Yesterday (29th) marked the 40th anniversary of the relocation of the Parliament of Sri Lanka to its present building in Sri Jayawardenapura, Kotte.
Due to the lack of space in the Parliament Building at Galle Face, necessity arose to move it to another building. It was proposed to construct a new Parliament building at Sri Jayawardenapura, Kotte. Accordingly, the construction of the new Parliament complex commenced in the year 1979 on a small 16-acre island at the heart of the Diyawanna Oya in the Kotte area in Sri Jayawardenapura, Kotte.
Under the guidance of the then President J. R. Jayewardene, Ranasinghe Premadasa, the then Prime Minister directed the construction of this building. Accordingly, Geoffrey Bawa was selected as the Chief Architect and a Japanese company was assigned to construct the new building. Locality has been given priority in all architectural splendor of the Parliament building which is based on the Sri Lankan traditions.
Construction of the building at Sri Jayawardenapura, Kotte was completed in 1982 and the new Parliament was ceremonially opened on April 29, 1982. Accordingly, the proceedings of the Parliament located at Galle Face were moved to the newly constructed Parliament at Sri Jayawardenapura, Kotte on the said date.
Especially with the opening of the new Parliament building, Sri Jayewardenepura, Kotte became the main administrative city of Sri Lanka.
Entrance to the present Parliament premises falls through a road consisting a row of iron wood trees. ‘Ambalam’, built according to the old architectural style under the concept of bringing people closer to the Parliament can be seen around the Parliament premises. These places are said to have been built for the purpose of bringing together politicians and the people of their electorates to facilitate conversation. A beautiful pond is visible at the entrance to the building.

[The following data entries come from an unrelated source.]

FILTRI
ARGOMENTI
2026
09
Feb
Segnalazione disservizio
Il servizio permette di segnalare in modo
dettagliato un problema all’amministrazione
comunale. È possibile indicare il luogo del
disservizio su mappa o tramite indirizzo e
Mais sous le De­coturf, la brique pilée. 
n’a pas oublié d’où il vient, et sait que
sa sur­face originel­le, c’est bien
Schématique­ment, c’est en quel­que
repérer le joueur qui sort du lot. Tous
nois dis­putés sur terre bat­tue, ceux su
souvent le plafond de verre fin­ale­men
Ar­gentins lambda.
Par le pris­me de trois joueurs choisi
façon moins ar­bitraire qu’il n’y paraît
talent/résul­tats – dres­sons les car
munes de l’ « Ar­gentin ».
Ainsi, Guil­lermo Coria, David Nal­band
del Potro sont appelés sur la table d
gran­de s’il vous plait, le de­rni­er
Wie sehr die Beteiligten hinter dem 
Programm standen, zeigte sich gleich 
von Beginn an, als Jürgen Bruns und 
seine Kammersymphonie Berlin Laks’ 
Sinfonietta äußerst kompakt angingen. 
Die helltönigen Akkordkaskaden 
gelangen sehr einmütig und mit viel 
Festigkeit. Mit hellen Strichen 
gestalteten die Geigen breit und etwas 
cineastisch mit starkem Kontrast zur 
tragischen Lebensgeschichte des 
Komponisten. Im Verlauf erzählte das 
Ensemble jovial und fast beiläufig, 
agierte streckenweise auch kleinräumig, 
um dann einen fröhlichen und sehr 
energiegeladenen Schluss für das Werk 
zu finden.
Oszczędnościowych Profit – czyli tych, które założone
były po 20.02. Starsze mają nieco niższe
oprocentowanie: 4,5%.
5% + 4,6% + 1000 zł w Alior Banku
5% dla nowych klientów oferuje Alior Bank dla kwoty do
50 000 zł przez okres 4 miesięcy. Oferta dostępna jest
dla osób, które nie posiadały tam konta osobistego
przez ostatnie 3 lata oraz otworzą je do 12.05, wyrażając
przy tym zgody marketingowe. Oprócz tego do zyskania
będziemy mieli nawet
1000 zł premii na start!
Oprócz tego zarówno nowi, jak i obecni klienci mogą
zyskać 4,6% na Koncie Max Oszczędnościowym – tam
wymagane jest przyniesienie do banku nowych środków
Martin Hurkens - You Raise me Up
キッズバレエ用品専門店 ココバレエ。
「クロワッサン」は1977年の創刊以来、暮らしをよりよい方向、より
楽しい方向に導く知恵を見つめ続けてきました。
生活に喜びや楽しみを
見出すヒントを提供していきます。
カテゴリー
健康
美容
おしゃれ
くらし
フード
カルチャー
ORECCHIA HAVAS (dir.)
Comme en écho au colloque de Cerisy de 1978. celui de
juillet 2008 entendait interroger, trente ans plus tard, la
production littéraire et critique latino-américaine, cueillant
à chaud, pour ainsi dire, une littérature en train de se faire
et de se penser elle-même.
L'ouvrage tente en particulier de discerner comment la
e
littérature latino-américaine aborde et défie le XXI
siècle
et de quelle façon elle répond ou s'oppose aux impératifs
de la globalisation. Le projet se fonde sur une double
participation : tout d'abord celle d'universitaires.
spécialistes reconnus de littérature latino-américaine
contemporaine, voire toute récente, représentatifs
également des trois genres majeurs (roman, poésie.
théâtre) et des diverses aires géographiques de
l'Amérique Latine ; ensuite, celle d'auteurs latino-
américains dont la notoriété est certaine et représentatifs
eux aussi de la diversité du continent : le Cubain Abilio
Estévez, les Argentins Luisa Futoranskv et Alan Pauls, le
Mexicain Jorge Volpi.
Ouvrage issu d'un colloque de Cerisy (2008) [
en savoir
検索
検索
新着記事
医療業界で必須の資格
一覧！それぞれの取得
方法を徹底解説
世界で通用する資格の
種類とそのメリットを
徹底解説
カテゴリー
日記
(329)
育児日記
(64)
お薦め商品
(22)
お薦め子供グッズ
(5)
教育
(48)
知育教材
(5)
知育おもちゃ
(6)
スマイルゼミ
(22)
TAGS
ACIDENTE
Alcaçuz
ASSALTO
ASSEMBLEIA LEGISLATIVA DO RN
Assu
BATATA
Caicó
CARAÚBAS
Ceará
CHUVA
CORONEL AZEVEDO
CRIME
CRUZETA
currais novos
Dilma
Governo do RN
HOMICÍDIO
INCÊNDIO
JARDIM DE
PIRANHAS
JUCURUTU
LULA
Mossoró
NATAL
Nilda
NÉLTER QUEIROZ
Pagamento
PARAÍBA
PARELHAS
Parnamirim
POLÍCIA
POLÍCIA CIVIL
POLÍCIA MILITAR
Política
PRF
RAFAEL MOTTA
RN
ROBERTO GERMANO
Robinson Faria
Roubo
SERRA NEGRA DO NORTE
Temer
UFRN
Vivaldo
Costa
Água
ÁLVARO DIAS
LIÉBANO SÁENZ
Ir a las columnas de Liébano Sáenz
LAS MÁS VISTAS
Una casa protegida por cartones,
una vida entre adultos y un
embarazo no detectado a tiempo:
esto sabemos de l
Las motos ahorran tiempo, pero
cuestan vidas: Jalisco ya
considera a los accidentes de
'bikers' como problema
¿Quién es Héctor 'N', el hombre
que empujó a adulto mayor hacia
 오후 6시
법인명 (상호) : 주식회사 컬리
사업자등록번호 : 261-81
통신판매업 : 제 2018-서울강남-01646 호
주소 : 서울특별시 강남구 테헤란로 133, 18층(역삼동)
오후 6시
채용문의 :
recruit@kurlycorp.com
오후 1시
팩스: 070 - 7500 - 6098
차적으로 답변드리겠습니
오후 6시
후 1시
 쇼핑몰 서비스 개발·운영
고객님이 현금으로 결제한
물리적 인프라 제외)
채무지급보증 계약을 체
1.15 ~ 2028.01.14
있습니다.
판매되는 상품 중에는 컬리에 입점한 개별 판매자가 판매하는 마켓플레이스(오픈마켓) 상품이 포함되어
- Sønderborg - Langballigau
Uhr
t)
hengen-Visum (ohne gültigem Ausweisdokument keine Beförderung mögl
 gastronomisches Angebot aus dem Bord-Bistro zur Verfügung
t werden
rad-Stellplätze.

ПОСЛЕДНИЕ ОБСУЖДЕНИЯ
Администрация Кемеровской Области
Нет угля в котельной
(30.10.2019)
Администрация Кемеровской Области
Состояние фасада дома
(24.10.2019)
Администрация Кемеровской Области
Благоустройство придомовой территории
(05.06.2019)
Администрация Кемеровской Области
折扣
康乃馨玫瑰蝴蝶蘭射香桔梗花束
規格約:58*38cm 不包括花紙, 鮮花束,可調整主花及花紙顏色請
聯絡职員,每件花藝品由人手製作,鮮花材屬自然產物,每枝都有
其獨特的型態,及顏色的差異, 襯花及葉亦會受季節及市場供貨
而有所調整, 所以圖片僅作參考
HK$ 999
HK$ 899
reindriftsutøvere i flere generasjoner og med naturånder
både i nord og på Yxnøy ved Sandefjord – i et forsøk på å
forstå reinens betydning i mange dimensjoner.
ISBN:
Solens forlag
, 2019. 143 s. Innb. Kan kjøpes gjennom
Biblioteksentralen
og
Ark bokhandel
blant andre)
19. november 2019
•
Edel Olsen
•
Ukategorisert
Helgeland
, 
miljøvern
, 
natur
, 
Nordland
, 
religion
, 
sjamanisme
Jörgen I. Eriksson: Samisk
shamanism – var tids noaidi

Near the main entrance to the Parliament, you can see some of the great murals of the artist Dr. Manjusri. The main entrance of the chamber is made of copper, covered with a silver plate. The preamble of the Constitution of Sri Lanka is engraved in Sinhala, Tamil and English. The chamber of Parliament is rectangular in shape and is spread over two floors. Also, the silver-plated chandelier hanging in the center of the chamber adds solemnity to the chamber.